4. Then use cover cloths to keep sides of frame dark other than frame you are removing. This keeps queen from moving about.

5. Do a visual scan of one side, then bottom of frame and then other side. Hold frame about 18 inches away from your face so you can scan. Look for the circle of nurse bees attending to bigger queen.


----------



## Michael Bush (Aug 2, 2002)

Queen spotting:
http://bushfarms.com/beesqueenspotting.htm


----------



## Brad Bee (Apr 15, 2013)

Michael Bush said:


> Queen spotting:
> http://bushfarms.com/beesqueenspotting.htm


I have looked at that page of your website numerous times.

I have never found the queen in the picture of the black bees.
I think I can see the one in the 2nd picture. Is she marked with green?


----------



## WBVC (Apr 25, 2013)

Michael Palmer said:


> What's your procedure when looking for her? Look through the top box, then the next, and the next, working from top to bottom?


I usually start with the top box...2nd frame in, then put it aside, then check the outside frame, the 3rd frame and work my way across. I look on the far side of the frame 1st then the closer side, then the edges, then again and again. Then I take off the top box nod usually sit it on the lid and drape paper over the top. Then I start on the next box.

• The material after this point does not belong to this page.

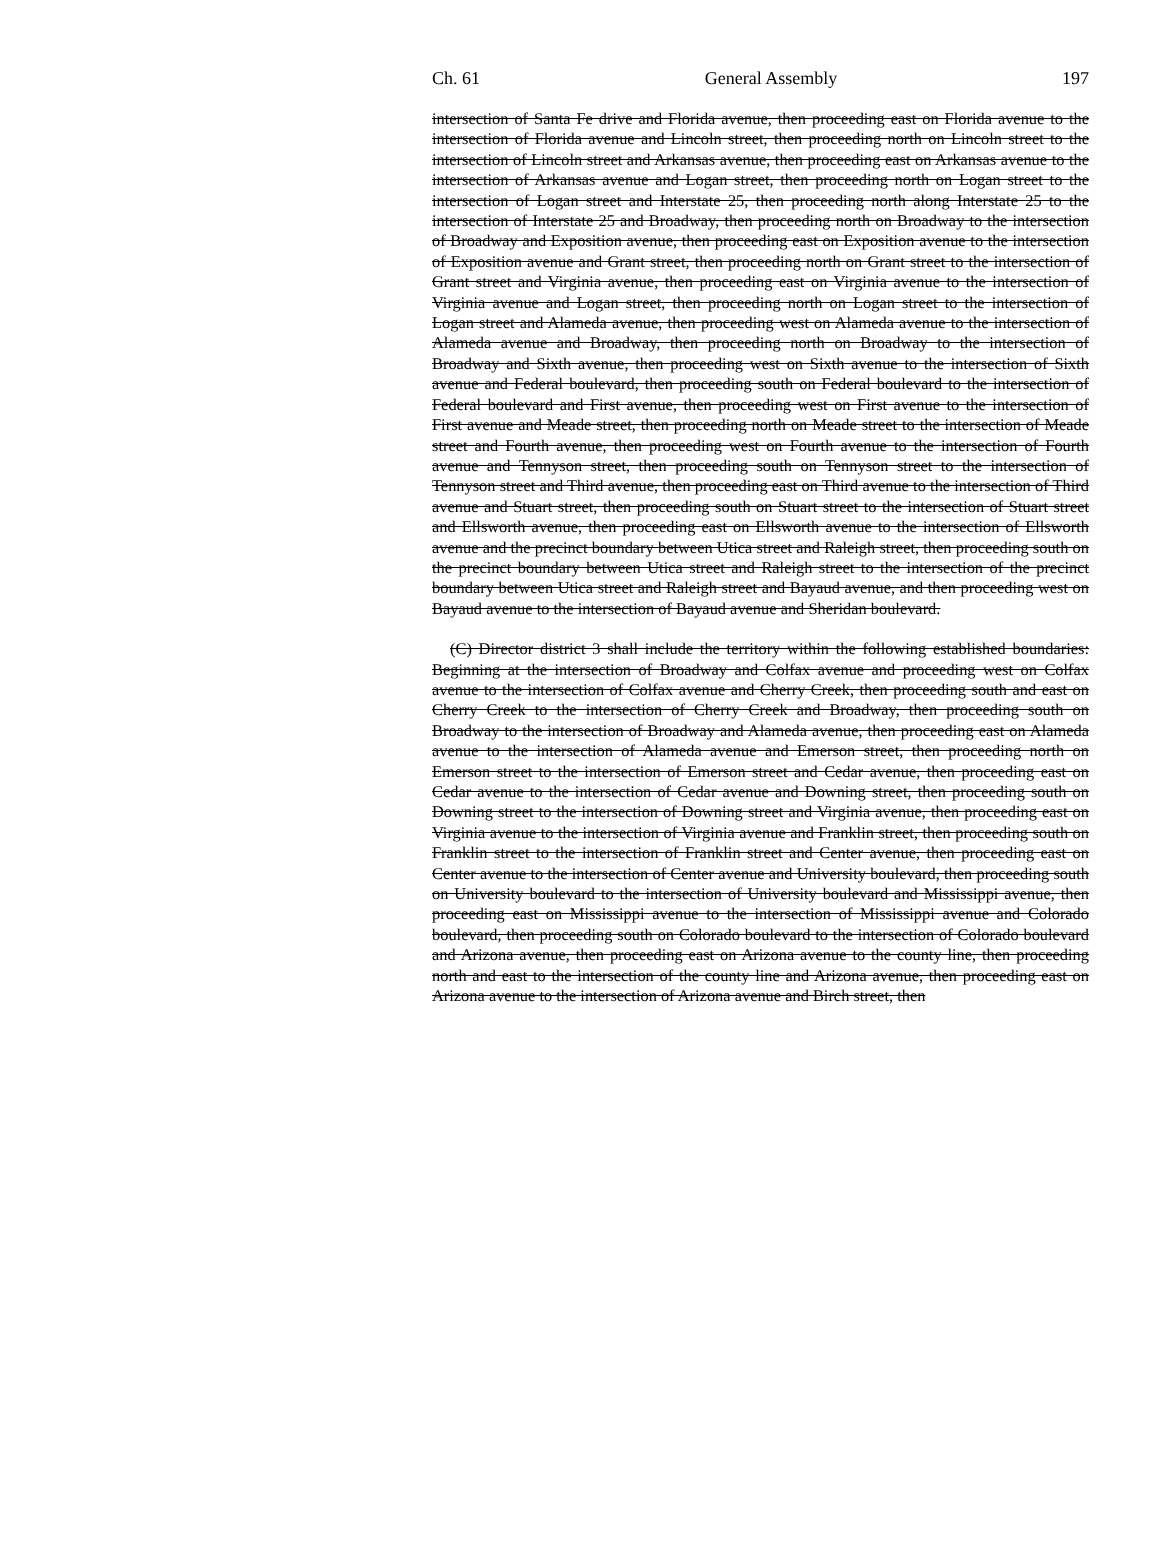Ch. 61 General Assembly 197
intersection of Santa Fe drive and Florida avenue, then proceeding east on Florida avenue to the intersection of Florida avenue and Lincoln street, then proceeding north on Lincoln street to the intersection of Lincoln street and Arkansas avenue, then proceeding east on Arkansas avenue to the intersection of Arkansas avenue and Logan street, then proceeding north on Logan street to the intersection of Logan street and Interstate 25, then proceeding north along Interstate 25 to the intersection of Interstate 25 and Broadway, then proceeding north on Broadway to the intersection of Broadway and Exposition avenue, then proceeding east on Exposition avenue to the intersection of Exposition avenue and Grant street, then proceeding north on Grant street to the intersection of Grant street and Virginia avenue, then proceeding east on Virginia avenue to the intersection of Virginia avenue and Logan street, then proceeding north on Logan street to the intersection of Logan street and Alameda avenue, then proceeding west on Alameda avenue to the intersection of Alameda avenue and Broadway, then proceeding north on Broadway to the intersection of Broadway and Sixth avenue, then proceeding west on Sixth avenue to the intersection of Sixth avenue and Federal boulevard, then proceeding south on Federal boulevard to the intersection of Federal boulevard and First avenue, then proceeding west on First avenue to the intersection of First avenue and Meade street, then proceeding north on Meade street to the intersection of Meade street and Fourth avenue, then proceeding west on Fourth avenue to the intersection of Fourth avenue and Tennyson street, then proceeding south on Tennyson street to the intersection of Tennyson street and Third avenue, then proceeding east on Third avenue to the intersection of Third avenue and Stuart street, then proceeding south on Stuart street to the intersection of Stuart street and Ellsworth avenue, then proceeding east on Ellsworth avenue to the intersection of Ellsworth avenue and the precinct boundary between Utica street and Raleigh street, then proceeding south on the precinct boundary between Utica street and Raleigh street to the intersection of the precinct boundary between Utica street and Raleigh street and Bayaud avenue, and then proceeding west on Bayaud avenue to the intersection of Bayaud avenue and Sheridan boulevard.
(C) Director district 3 shall include the territory within the following established boundaries: Beginning at the intersection of Broadway and Colfax avenue and proceeding west on Colfax avenue to the intersection of Colfax avenue and Cherry Creek, then proceeding south and east on Cherry Creek to the intersection of Cherry Creek and Broadway, then proceeding south on Broadway to the intersection of Broadway and Alameda avenue, then proceeding east on Alameda avenue to the intersection of Alameda avenue and Emerson street, then proceeding north on Emerson street to the intersection of Emerson street and Cedar avenue, then proceeding east on Cedar avenue to the intersection of Cedar avenue and Downing street, then proceeding south on Downing street to the intersection of Downing street and Virginia avenue, then proceeding east on Virginia avenue to the intersection of Virginia avenue and Franklin street, then proceeding south on Franklin street to the intersection of Franklin street and Center avenue, then proceeding east on Center avenue to the intersection of Center avenue and University boulevard, then proceeding south on University boulevard to the intersection of University boulevard and Mississippi avenue, then proceeding east on Mississippi avenue to the intersection of Mississippi avenue and Colorado boulevard, then proceeding south on Colorado boulevard to the intersection of Colorado boulevard and Arizona avenue, then proceeding east on Arizona avenue to the county line, then proceeding north and east to the intersection of the county line and Arizona avenue, then proceeding east on Arizona avenue to the intersection of Arizona avenue and Birch street, then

I was able to see an observation hive last summer. In it the bees formed a circle facing the Queen...I thought that is all I had to do...ha! Was I wrong.
Then I hired a pro beek to come to my place to check the hives and show me how to find a Queen. She opened 4 of my hives and only saw 1 Queen...that was a pro certified Master Beekeeper. I was no better for the visit..nor was my wallet.
It is frustrating as I feel the Queen must be right there and no matter how long I stare and scan or if I gently use my finger to thin out the bees that rascally Queen eludes me.


----------



## WBVC (Apr 25, 2013)

Vance G said:


> This procedure is for after you fail and you feel you have to find the queen. Causes major disruption to you and the bees so do not do lightly! The answer is it is not easy and the most experienced beek sometimes can't find a runny hiding queen. If you really really need to find her, set down a bottom board with an empty box and take a frame of brood and AFTER you can't find the queen carefully brush or wiggle shake the bees off the frame and after making sure she is absolutely not one of the seven bees left on that frame, put the frame of brood in the empty box. Continue checking and clearing brood frames and placing them in the empty. When you have a box full of bee less brood and frames and in original order, place a queen excluder over it and set the now empty brood box on top of the excluder and continue looking for the queen as you wiggle shake and brush frames into the empty over the excluder.
> 
> set the bee less frames in another box and get all the bees in that empty box or flying. Many will settle on the other brood box full of beefless frames. Now carefully look at the box and bottom board you just emptied and shake those bees into the box over the excluder. Most of the bees will have gone down to the brood in the excluded box and gently with verified cool smoke encourage the remaining bees to go down. At some point probably running like a demon you will see your queen. Do with her what you intended and put things back together.
> 
> ...


Yes..I read and re read line by line visualizer where the boxes were and where the excluder were. I then visualize a bunch of bees sitting on the bottom board of the last empty box (hopefully I closed the entrance or they could all run out!) that need to shake into a box with an excluder on the bottom.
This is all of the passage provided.